En août 2016, j'ai entamé
ma tournée de conférences dans l'ouest argentin par la ville de San
Juan, la capitale de la province homonyme, dans le nord de cette
région géo-culturelle qu'on appelle Cuyo, d'un mot huarpe qui
signifie "le sec", "le désert". Et c'est bien ce qu'est cette zone
située aux pieds des Andes, à mi-distance entre la frontière nord
et la frontière sud.
La tournée était
organisée par les cinq Alliances Françaises de la région, établies
à San Juan, Mendoza, San Rafael, San Luis et Villa Mercedes. Chaque
directeur a tenu à me faire découvrir avec passion sa ville et ses
environs d'une manière très complète et très intense, avec des
rencontres humaines très chaleureuses.
A San Juan, j'ai
donc visité les musées et la ville elle-même, surtout le musée
provincial des Beaux-Arts Franklin Rawson (d'une modernité
somptueuse dont vous n'avez pas idée ! Et la collection
permanente, mama mía, il faut voir ça...), le Museo Nacional Casa
Natal de Domingo Sarmiento (qui dépend donc du ministère de la
Culture de Pablo Avelluto, au niveau fédéral), la Celda Histórica (qui n'a pas de page Internet à jour, depuis quatre ans).
L'Alliance Française elle-même occupe une très belle maison
traditionnelle qui a été inscrite au patrimoine historique de la
capitale provinciale, à juste titre... Et le dimanche, son
directeur, accompagné de quelques dames du conseil d'administration,
m'a emmenée vivre au milieu des Sanjuaninos un petit bout d'un long
week-end : promenade dans la montagne, sous la forte chaleur du
viento zonda (1), déjeuner dans un petit restaurant des Sierras de
Zonda, à la bonne franquette, puis goûter dans une
micro-exploitation agricole bio, avec ses animaux (monsieur Verrat et
madame Truie à la silhouette massive, quelques guanacos, des ânes,
des chevaux, de la volaille de toutes les tailles) et son potager...
Une Argentine intérieure que les touristes ne connaissent pas et qui
vaut vraiment le coup, pour connaître quelque chose d'original, de
simple et de vrai.
Signature du livre d'or de la Casa Natal de Sarmiento, entre sa directrice et le directeur de l'Alliance Française |
San Juan se présente avec
ses deux grands personnages de dimension nationale et même
continentale : San Martín et Sarmiento. Et il se trouve que mon
livre, San Martín par lui-même et par ses contemporains (2), les réunit
tous les deux. En cette année du bicentenaire de l'indépendance, ce
lien dans un livre publié en France ne pouvait qu'arrêter
l'attention des Sanjuaninos....
Ma conférence dans la petite salle capitulaire avec sa superbe charpente apparente |
La salle capitulai juste avant la conférence Sur le mur et le lutrin, des explications (en espagnol uniquement) |
Le général José de San
Martín a été de 1814 à 1816 le gouverneur légendaire de Cuyo
lorsque San Juan appartenait à cet ensemble qui a été divisé en
trois depuis (San Juan, Mendoza, San Luis).
──────────────────────────────
TÂCHES À RÉALISER:
1) Dans le récit de tournée, relevez toutes les villes où sont établies les Alliances Françaises qui ont organisé la tournée.
2) D'après le récit de tournée, quelle fonction le général José de San Martín a-t-il exercée de 1814 à 1816 ?
3) Veuillez reproduire un passage du récit de tournée, en commençant aux mots « L'Alliance Française elle-même » et en vous arrêtant après « et de vrai. ».
──────────────────────────────
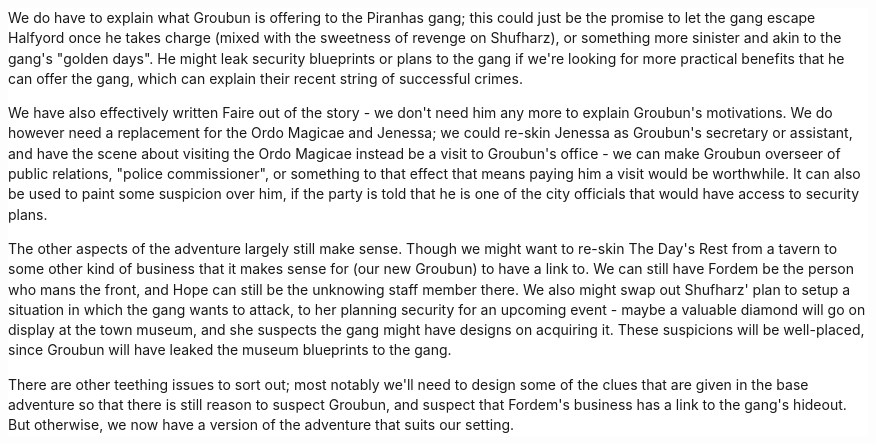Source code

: We do have to explain what Groubun is offering to the Piranhas gang; this could just be the promise to let the gang escape Halfyord once he takes charge (mixed with the sweetness of revenge on Shufharz), or something more sinister and akin to the gang's "golden days".
He might leak security blueprints or plans to the gang if we're looking for more practical benefits that he can offer the gang, which can explain their recent string of successful crimes.

We have also effectively written Faire out of the story - we don't need him any more to explain Groubun's motivations.
We do however need a replacement for the Ordo Magicae and Jenessa; we could re-skin Jenessa as Groubun's secretary or assistant, and have the scene about visiting the Ordo Magicae instead be a visit to Groubun's office - we can make Groubun overseer of public relations, "police commissioner", or something to that effect that means paying him a visit would be worthwhile.
It can also be used to paint some suspicion over him, if the party is told that he is one of the city officials that would have access to security plans.

The other aspects of the adventure largely still make sense.
Though we might want to re-skin The Day's Rest from a tavern to some other kind of business that it makes sense for (our new Groubun) to have a link to.
We can still have Fordem be the person who mans the front, and Hope can still be the unknowing staff member there.
We also might swap out Shufharz' plan to setup a situation in which the gang wants to attack, to her planning security for an upcoming event - maybe a valuable diamond will go on display at the town museum, and she suspects the gang might have designs on acquiring it.
These suspicions will be well-placed, since Groubun will have leaked the museum blueprints to the gang.

There are other teething issues to sort out; most notably we'll need to design some of the clues that are given in the base adventure so that there is still reason to suspect Groubun, and suspect that Fordem's business has a link to the gang's hideout.
But otherwise, we now have a version of the adventure that suits our setting.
──────────────────────────────
RÉPONSES CI-DESSOUS:
1) San Juan, Mendoza, San Rafael, San Luis et Villa Mercedes.

2) Il a été le gouverneur de Cuyo.

3)
L'Alliance Française elle-même occupe une très belle maison
traditionnelle qui a été inscrite au patrimoine historique de la
capitale provinciale, à juste titre... Et le dimanche, son
directeur, accompagné de quelques dames du conseil d'administration,
m'a emmenée vivre au milieu des Sanjuaninos un petit bout d'un long
week-end : promenade dans la montagne, sous la forte chaleur du
viento zonda (1), déjeuner dans un petit restaurant des Sierras de
Zonda, à la bonne franquette, puis goûter dans une
micro-exploitation agricole bio, avec ses animaux (monsieur Verrat et
madame Truie à la silhouette massive, quelques guanacos, des ânes,
des chevaux, de la volaille de toutes les tailles) et son potager...
Une Argentine intérieure que les touristes ne connaissent pas et qui
vaut vraiment le coup, pour connaître quelque chose d'original, de
simple et de vrai.